Today is already more than a little “off”. I’m sitting in my studio with tears in my eyes, feeling super aggravated, and faced with a clear loss of perspective and sense of humor. I feel ragged, and angry, and potentially exceedingly easy to piss off. I did not sleep well.
…Yesterday, early in the afternoon, I allowed myself the luxury of a 3rd cup of coffee – a half a cup, really, but I did so knowing afternoon coffees have the potential to disrupt my sleep. That coffee did get me through the rest of the work day, which was helpful. I commented to my Traveling Partner with a laugh that if it disrupted my sleep he could say “I told you so”, because we both know it is a concern for me. This morning… he did, and I struggled to accept that probably good-natured teasing graciously… partly because I’m tired and stupid and cross this morning, and partly because, subjectively, I don’t think that’s what disrupted my sleep, actually, because the experience felt very much like a specific other thing (that is also a known concern) was responsible for my lack of restful sleep. I wasn’t ready for the humor in things, at all. Now I’m cross with myself, fatigued and frustrated by it, and also having the experience of managing to have “set my partner up for failure” by encouraging him to approach me in a way that was frankly amusing in the moment I said it, but the timing resulting in doing so when I am not so easily able to appreciate the moment. Fucking hell.

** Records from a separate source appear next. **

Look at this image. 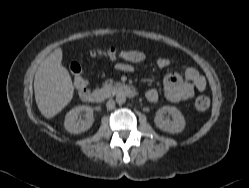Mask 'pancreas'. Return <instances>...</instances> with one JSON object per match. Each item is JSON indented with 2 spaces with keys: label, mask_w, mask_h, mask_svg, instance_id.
I'll return each mask as SVG.
<instances>
[{
  "label": "pancreas",
  "mask_w": 249,
  "mask_h": 188,
  "mask_svg": "<svg viewBox=\"0 0 249 188\" xmlns=\"http://www.w3.org/2000/svg\"><path fill=\"white\" fill-rule=\"evenodd\" d=\"M118 83H115L113 80L109 79V80H106L104 83H103V86H102V89L104 90H113L115 88V86H117Z\"/></svg>",
  "instance_id": "obj_1"
}]
</instances>
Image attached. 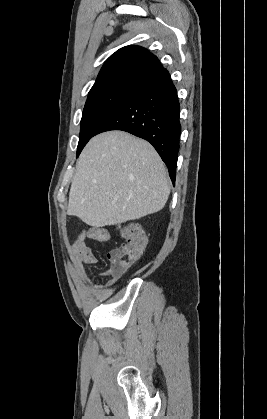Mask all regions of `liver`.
<instances>
[{"label": "liver", "mask_w": 267, "mask_h": 419, "mask_svg": "<svg viewBox=\"0 0 267 419\" xmlns=\"http://www.w3.org/2000/svg\"><path fill=\"white\" fill-rule=\"evenodd\" d=\"M170 194L168 173L150 143L123 131L93 137L72 180L67 214L99 228L160 211Z\"/></svg>", "instance_id": "obj_1"}]
</instances>
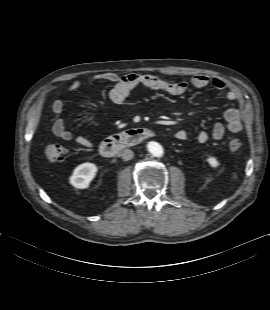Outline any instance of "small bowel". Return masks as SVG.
Masks as SVG:
<instances>
[{
  "instance_id": "1",
  "label": "small bowel",
  "mask_w": 270,
  "mask_h": 310,
  "mask_svg": "<svg viewBox=\"0 0 270 310\" xmlns=\"http://www.w3.org/2000/svg\"><path fill=\"white\" fill-rule=\"evenodd\" d=\"M95 81H103L113 83V87L110 91V99L117 104L123 103L131 94L132 90L136 87L142 86L153 90H159L171 95H181L188 91L190 86L202 89L209 85L213 86L217 90H225L226 98L229 101H238L240 99V93L234 88H227L224 81L218 78H210L207 75H197L187 81L169 82L160 79L154 75L149 74H126L118 75L113 72H106L98 74L92 77ZM82 85L81 81H75L69 87L70 91L78 90ZM63 100H56L52 104V112L55 115V119L52 125L53 133L56 137L63 141L74 140L79 146L84 148H92L94 144L91 140L84 136L74 137L72 132L65 126L63 119L60 117L64 110ZM226 125L222 123H215L211 130V136L220 140L223 138L226 130L231 133H238L242 130V116L241 112L237 108H229L224 114ZM175 138L180 141L187 140L188 134L184 130H178L175 133ZM209 139V134L205 131H200L197 135L199 143H205Z\"/></svg>"
}]
</instances>
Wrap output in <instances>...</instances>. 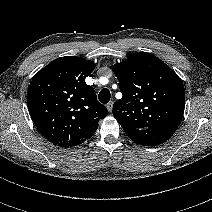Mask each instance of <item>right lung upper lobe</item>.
I'll return each instance as SVG.
<instances>
[{"instance_id": "1", "label": "right lung upper lobe", "mask_w": 212, "mask_h": 212, "mask_svg": "<svg viewBox=\"0 0 212 212\" xmlns=\"http://www.w3.org/2000/svg\"><path fill=\"white\" fill-rule=\"evenodd\" d=\"M95 63L81 57L57 58L32 79L27 105L40 133L59 147H72L91 138L108 110L97 101L85 78Z\"/></svg>"}]
</instances>
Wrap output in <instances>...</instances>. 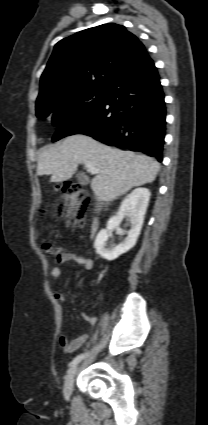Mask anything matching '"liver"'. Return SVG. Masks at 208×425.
I'll return each instance as SVG.
<instances>
[{"instance_id": "6515ba94", "label": "liver", "mask_w": 208, "mask_h": 425, "mask_svg": "<svg viewBox=\"0 0 208 425\" xmlns=\"http://www.w3.org/2000/svg\"><path fill=\"white\" fill-rule=\"evenodd\" d=\"M86 162L100 170L91 181V189L98 201L106 203L133 187L153 182L160 169V164L149 156L112 148L77 134L40 153L37 175H51V182L65 181L79 164Z\"/></svg>"}]
</instances>
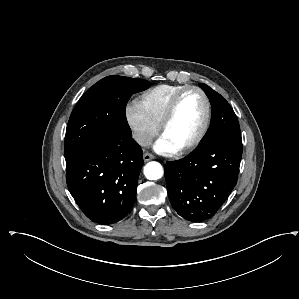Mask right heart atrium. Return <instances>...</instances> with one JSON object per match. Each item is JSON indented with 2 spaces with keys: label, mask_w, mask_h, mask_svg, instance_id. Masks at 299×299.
Wrapping results in <instances>:
<instances>
[{
  "label": "right heart atrium",
  "mask_w": 299,
  "mask_h": 299,
  "mask_svg": "<svg viewBox=\"0 0 299 299\" xmlns=\"http://www.w3.org/2000/svg\"><path fill=\"white\" fill-rule=\"evenodd\" d=\"M126 120L133 139L140 146L148 145L158 133V125L147 117L138 103H130L127 106Z\"/></svg>",
  "instance_id": "right-heart-atrium-1"
}]
</instances>
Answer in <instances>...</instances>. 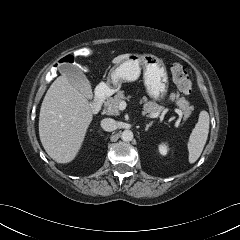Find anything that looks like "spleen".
I'll return each mask as SVG.
<instances>
[{
	"instance_id": "1",
	"label": "spleen",
	"mask_w": 240,
	"mask_h": 240,
	"mask_svg": "<svg viewBox=\"0 0 240 240\" xmlns=\"http://www.w3.org/2000/svg\"><path fill=\"white\" fill-rule=\"evenodd\" d=\"M209 133V114L207 111H201L198 122L196 123L189 137L187 148L189 152V162L195 163L200 157L206 144Z\"/></svg>"
}]
</instances>
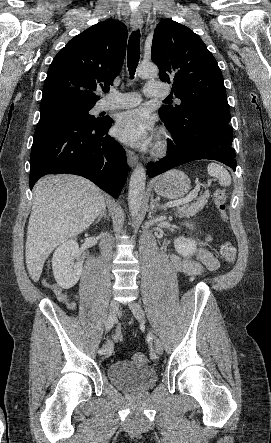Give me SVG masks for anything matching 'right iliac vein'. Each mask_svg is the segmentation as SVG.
Here are the masks:
<instances>
[{"label": "right iliac vein", "mask_w": 271, "mask_h": 443, "mask_svg": "<svg viewBox=\"0 0 271 443\" xmlns=\"http://www.w3.org/2000/svg\"><path fill=\"white\" fill-rule=\"evenodd\" d=\"M118 308H119V303L116 300H112L109 305L110 315H115L118 311ZM112 351H113V343L110 340H108L107 343L105 344V350H104L105 357H109L112 354Z\"/></svg>", "instance_id": "right-iliac-vein-1"}]
</instances>
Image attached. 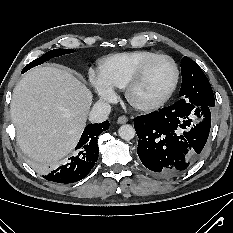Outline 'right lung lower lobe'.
<instances>
[{"instance_id": "right-lung-lower-lobe-1", "label": "right lung lower lobe", "mask_w": 233, "mask_h": 233, "mask_svg": "<svg viewBox=\"0 0 233 233\" xmlns=\"http://www.w3.org/2000/svg\"><path fill=\"white\" fill-rule=\"evenodd\" d=\"M109 126L108 121L86 126L75 148L74 155L68 159L66 164L43 176V178L64 184L83 179L91 171L98 159L97 138L100 133L109 129Z\"/></svg>"}]
</instances>
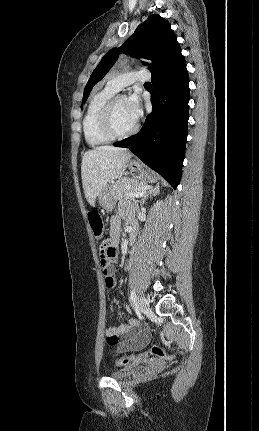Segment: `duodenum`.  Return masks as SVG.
<instances>
[{
	"label": "duodenum",
	"instance_id": "410a0bca",
	"mask_svg": "<svg viewBox=\"0 0 259 431\" xmlns=\"http://www.w3.org/2000/svg\"><path fill=\"white\" fill-rule=\"evenodd\" d=\"M136 235H137L136 225L134 223H131L129 225V239H130V243H133L135 241Z\"/></svg>",
	"mask_w": 259,
	"mask_h": 431
}]
</instances>
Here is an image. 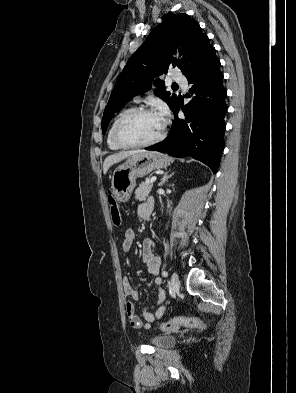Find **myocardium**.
<instances>
[{"label": "myocardium", "mask_w": 296, "mask_h": 393, "mask_svg": "<svg viewBox=\"0 0 296 393\" xmlns=\"http://www.w3.org/2000/svg\"><path fill=\"white\" fill-rule=\"evenodd\" d=\"M145 113H155V111L152 108H148V107H138V108H133L132 110H130L120 118L114 129V140L118 145L127 149L142 148V147H148L154 145L160 142L164 138L165 125H163L161 132L155 138L146 142L131 143L123 138L122 132L124 126L135 116Z\"/></svg>", "instance_id": "f54148a6"}]
</instances>
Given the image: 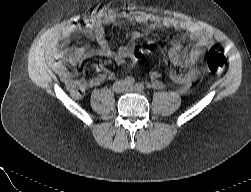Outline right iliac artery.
I'll list each match as a JSON object with an SVG mask.
<instances>
[{"label": "right iliac artery", "mask_w": 251, "mask_h": 192, "mask_svg": "<svg viewBox=\"0 0 251 192\" xmlns=\"http://www.w3.org/2000/svg\"><path fill=\"white\" fill-rule=\"evenodd\" d=\"M135 80L133 77H130V76H127L125 79H124V83L125 85L127 86H133Z\"/></svg>", "instance_id": "obj_1"}]
</instances>
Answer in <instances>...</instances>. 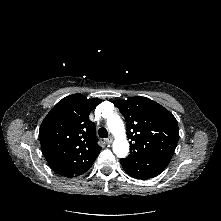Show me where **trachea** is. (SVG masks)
<instances>
[{
	"label": "trachea",
	"mask_w": 221,
	"mask_h": 221,
	"mask_svg": "<svg viewBox=\"0 0 221 221\" xmlns=\"http://www.w3.org/2000/svg\"><path fill=\"white\" fill-rule=\"evenodd\" d=\"M98 135L101 138H107L108 137V131L105 128H100L98 130Z\"/></svg>",
	"instance_id": "3493384b"
}]
</instances>
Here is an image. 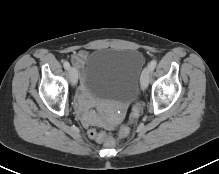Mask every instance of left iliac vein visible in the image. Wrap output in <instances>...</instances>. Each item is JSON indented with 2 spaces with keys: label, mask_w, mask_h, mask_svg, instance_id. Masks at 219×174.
Wrapping results in <instances>:
<instances>
[{
  "label": "left iliac vein",
  "mask_w": 219,
  "mask_h": 174,
  "mask_svg": "<svg viewBox=\"0 0 219 174\" xmlns=\"http://www.w3.org/2000/svg\"><path fill=\"white\" fill-rule=\"evenodd\" d=\"M150 75H151V70L148 66L143 70L140 78V85L143 90L146 89L148 86Z\"/></svg>",
  "instance_id": "left-iliac-vein-1"
}]
</instances>
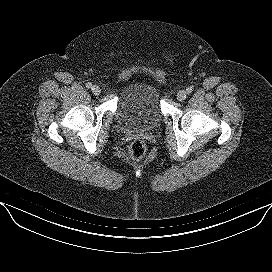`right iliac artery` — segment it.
Returning a JSON list of instances; mask_svg holds the SVG:
<instances>
[{"mask_svg":"<svg viewBox=\"0 0 272 272\" xmlns=\"http://www.w3.org/2000/svg\"><path fill=\"white\" fill-rule=\"evenodd\" d=\"M86 87L87 88H91L92 87V83H90V82L86 83Z\"/></svg>","mask_w":272,"mask_h":272,"instance_id":"obj_1","label":"right iliac artery"}]
</instances>
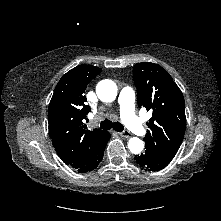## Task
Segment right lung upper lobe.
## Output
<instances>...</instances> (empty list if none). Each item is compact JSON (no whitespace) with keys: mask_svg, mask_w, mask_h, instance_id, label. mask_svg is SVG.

Today? Already sucking. My partner is definitely trying his best to get things back to a positive and merry place. I try to cooperate with that heartfelt intention. Yesterday was hard. Hard on both of us. This morning, my subjective experience of self is fraught with the funhouse mirror effects of being very tired. It makes the work day a fucking pestilence on my consciousness, and I’d honestly just like to go back to bed, and maybe not see or interact with any human beings at all for … a few days. I’m feeling sort of “over” people in this present moment. It’s an experience fraught with misleading illusions and distortions of reality, and I don’t trust myself to manage my emotions skillfully, or maintain a comfortable, rational, balanced perspective moment-to-moment. Why would I just straight up admit that? Because that’s how I get from here to somewhere better. 🙂
…This too shall pass. Generally, change is a constant I can count on, and this is just one moment. I mean… as moments go, it’s a fairly shit moment, for many values of “shit” and “moment”, but… considered through another lens… I’m employed, my wages cover our expenses, we’ve got indoor plumbing, potable drinking water, and a hot tub on the deck. My kitchen appliances match. The floors are comfortable under my feet. The house is a comfortable temperature, and the gas fireplace is a pleasant way to take off the chill on a cold morning. Small things matter. My desk is comfortable to work at. I’ve got a solid day of good work time ahead of me. Noodles for lunch are easy, tasty, and available. I’ve got another cup of coffee to look forward to. So… my “shit” day? Luxury for someone who doesn’t have such fortunate circumstances. It’s humbling.
I sip the cold last sips of my (fairly dreadful) cup of coffee feeling very aware of the juxtaposition of privilege and being in a crappy mood. I make a point to be real with myself. I remind myself (again) to be patient with the woman in the mirror – it may be that no one else will. I remind myself (again) to speak gently, to be kind, to be patient, and to “make room” for other experiences, and other people (well, at least one other person). My Traveling Partner steps into the room to share something with me. We converse pleasantly. He makes a cheerful joke that completely goes over my head. I am too fatigued for smart jokes or quick wit. lol It’s fine, though, and we both seem “calibrated” to the needs of the day, now…
…Still… this day is more than ideally challenging…
Do I need more coffee? Or do I just need to begin again?